→ **TASK PROMPT**: Copy each line of the entries that includes the word "från".
═════ DATASET
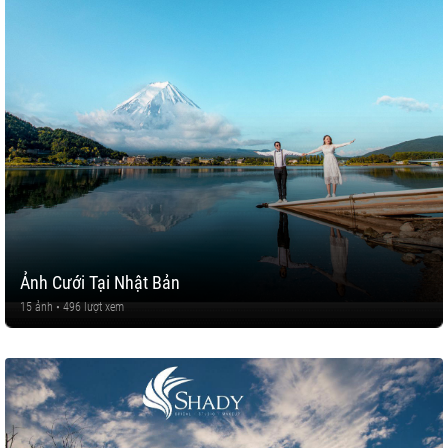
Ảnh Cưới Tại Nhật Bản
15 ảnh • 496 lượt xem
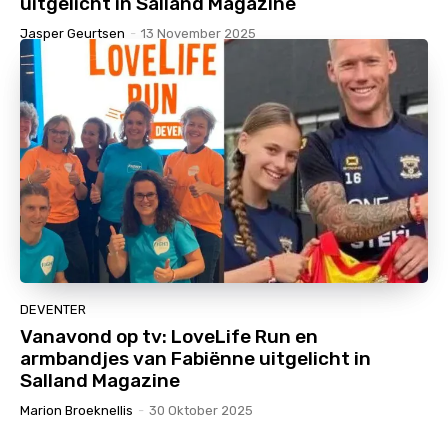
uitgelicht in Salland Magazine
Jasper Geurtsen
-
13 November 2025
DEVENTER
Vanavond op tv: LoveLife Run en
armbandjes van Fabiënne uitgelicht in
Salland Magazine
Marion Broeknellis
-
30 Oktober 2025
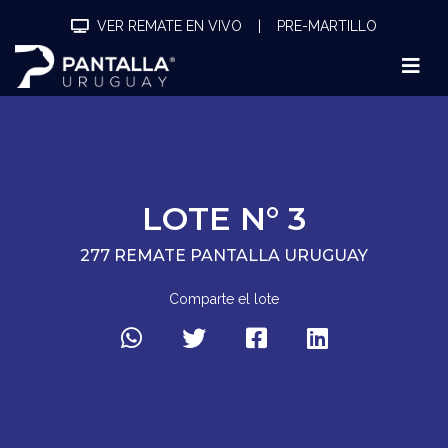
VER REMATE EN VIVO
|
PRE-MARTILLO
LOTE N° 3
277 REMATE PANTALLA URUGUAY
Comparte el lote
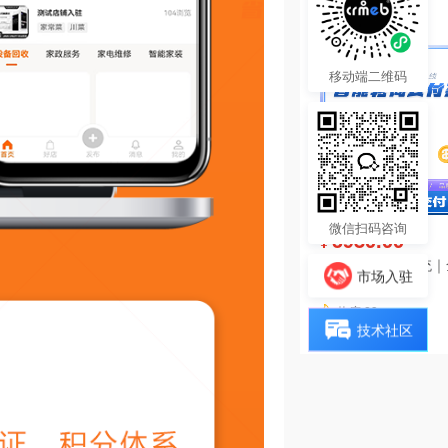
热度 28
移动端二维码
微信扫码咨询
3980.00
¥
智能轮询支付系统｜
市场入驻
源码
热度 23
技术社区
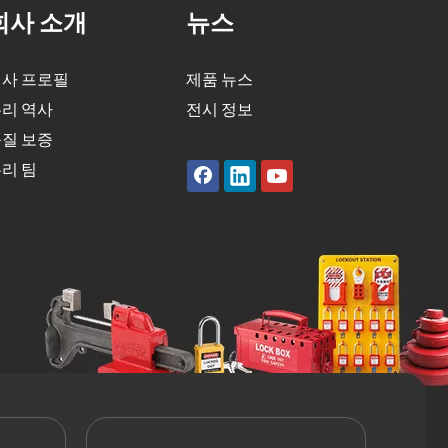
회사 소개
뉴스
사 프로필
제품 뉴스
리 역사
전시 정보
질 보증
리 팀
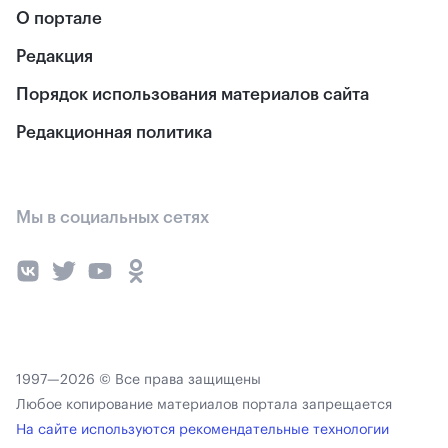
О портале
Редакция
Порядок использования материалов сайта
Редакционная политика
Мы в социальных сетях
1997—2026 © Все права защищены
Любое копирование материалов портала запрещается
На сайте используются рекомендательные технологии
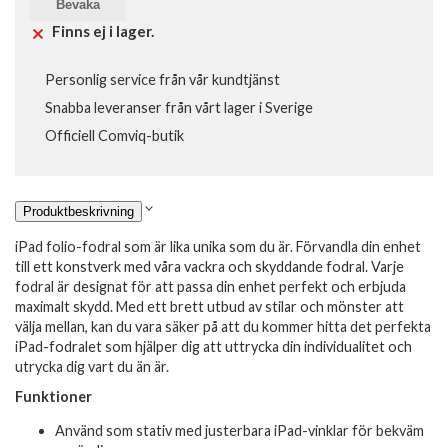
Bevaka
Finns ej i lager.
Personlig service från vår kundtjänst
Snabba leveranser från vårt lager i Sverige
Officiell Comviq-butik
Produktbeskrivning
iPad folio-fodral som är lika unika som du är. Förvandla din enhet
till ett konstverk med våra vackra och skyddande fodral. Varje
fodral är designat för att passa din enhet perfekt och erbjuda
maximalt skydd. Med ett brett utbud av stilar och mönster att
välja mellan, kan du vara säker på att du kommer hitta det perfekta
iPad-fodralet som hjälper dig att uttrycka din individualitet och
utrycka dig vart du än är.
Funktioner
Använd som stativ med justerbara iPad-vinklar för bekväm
══════════
→ **TASK RESULT**:
Personlig service från vår kundtjänst
Snabba leveranser från vårt lager i Sverige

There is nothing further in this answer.